He has dazzled at Pebble Beach in the past, but Tiger Woods had to “grind” and “fight” to stay in contention at the 119th US Open Thursday.
The peerless Woods won by a record 15 shots when the US Open was held at the picturesque Monterey venue in 2000, but the 43-year-old 2019 version ground out a one-under 70 to sit five off the lead of England’s Justin Rose.
“It’s typical Pebble Beach where the first seven holes you can get it going, and then after that you’re kind of fighting and kind of hanging on,” Woods told reporters afterwards.
“I had it going early and had to fight off through the middle part of the round and hung in there with pars. It’s just fighting it out and grinding it out.”
Woods’ Masters victoryin April for a 15th major and first in 11 years renewed talk of his quest to pass Jack Nicklaus’ record of 18 majors but a missed cut at the PGA Championshiplast month tempered expectations.
After four back operations, including spinal fusion surgery, Woods has to manage his body carefully, but he said the problem was his iron play on a short, tight course with small greens that demand strategy and accuracy above brute power.
“I didn’t hit my irons as crisp as I’d like,” said the world No. 5, who also won the US Open in 2002 and 2008.
“I tried to miss the ball in the correct spots, and a couple of times where I had wedges in my hand I was just dumping, center of the green, get my 30-, 40-footer and move on. I took my medicine when I was in a bad spot and just kind of grind it out.”
Rose, playing alongside Woods, compiled a stunning 65 as he chases a second major title to add to his 2013 US Open triumph at Merion, Pennsylvania.
“This is just a very small step towards the outcome,” said the 38-year-old. “You don’t feel like that buzz that you would on a Sunday, but you can’t help but look around over your shoulder, and [think] dam, this is Pebble Beach. Shot 65 and you’re in the US Open. It’s a cool moment. Whatever transpires the rest of the week, it was a cool moment.”
Defending champion Brooks Koepka was another who had to embrace his stoic side on the shores of Carmel Bay.
The 29-year-old, bidding to become only the second player after Willie Anderson (1903-1905) to win three straight US Opens, carded a two-under 69 after escaping from a number of tricky spots including having to play his second off a concrete cart path on the 18th.
“I try to find some positive and try to spin it, even when something negative happens,” said world No.1 Koepka, who has won four of his last eight majors.
One shot behind Rose was the quartet of Rickie Fowler, Xander Schauffele, Louis Oosthuizen and Aaron Wise.
“It was very stress free. It felt like the worst I could have shot,” said world No.11 Fowler, who is still chasing his first major title.

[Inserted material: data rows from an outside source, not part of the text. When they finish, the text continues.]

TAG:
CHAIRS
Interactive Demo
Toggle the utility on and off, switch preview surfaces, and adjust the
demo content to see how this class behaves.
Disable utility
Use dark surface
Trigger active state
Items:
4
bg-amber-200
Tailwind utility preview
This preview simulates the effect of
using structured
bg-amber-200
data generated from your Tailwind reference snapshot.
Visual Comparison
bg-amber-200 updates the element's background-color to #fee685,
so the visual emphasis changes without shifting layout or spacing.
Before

‘Two perfect shots, Michael’
Jordan Spieth, who won the last of his three majors at the Open in 2017, became the subject of much chatter on social media after he was heard to criticize caddie Michael Greller during the round.
The former world No.1, who is trending in the right direction after a mini slump of late, found the Pacific Ocean with his tee shot on the eighth hole before firing his third through the green.

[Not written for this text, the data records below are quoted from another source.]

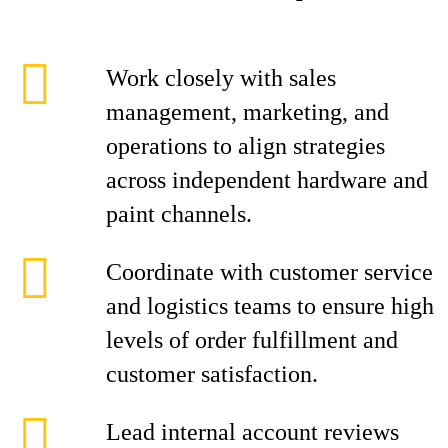
Work closely with sales
management, marketing, and
operations to align strategies
across independent hardware and
paint channels.
Coordinate with customer service
and logistics teams to ensure high
levels of order fulfillment and
customer satisfaction.
Lead internal account reviews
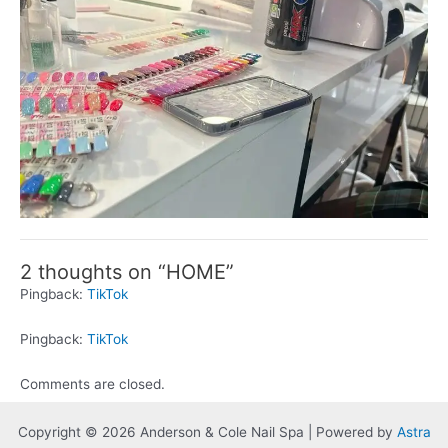
2 thoughts on “HOME”
Pingback:
TikTok
Pingback:
TikTok
Comments are closed.
Copyright © 2026 Anderson & Cole Nail Spa | Powered by
Astra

“Two perfect shots, Michael,” Spieth said to long-time caddie Greller. “You got me in the water on one and over the green on the other.”
The pair are famous for their vocal discussions on the course, and Spieth regularly refers to himself as “we” when discussing his play, in a nod to Greller’s input.
When he was quizzed about his comments afterward, Spieth told reporters: “When you hit a couple of shots exactly where you want to, and one’s in the water and the other’s dead over the green, I’m gonna be frustrated that, as a team, we didn’t figure out how to make sure that didn’t happen.
“I may have looked like the bad guy there but my intentions there were that we should have been in play if the ball is hit solidly and I was out of play on both shots.”
When Spieth won the Open Championship at Royal Birkdale in 2017, he shouted to Greller: “Go get that,” and pointed to the hole after sinking a 50-foot eagle putt on the 15th hole.
He later explained it had somehow lodged in his head after seeing loops of old Open footage while in the gym, in which caddies regularly fetched the ball from the hole.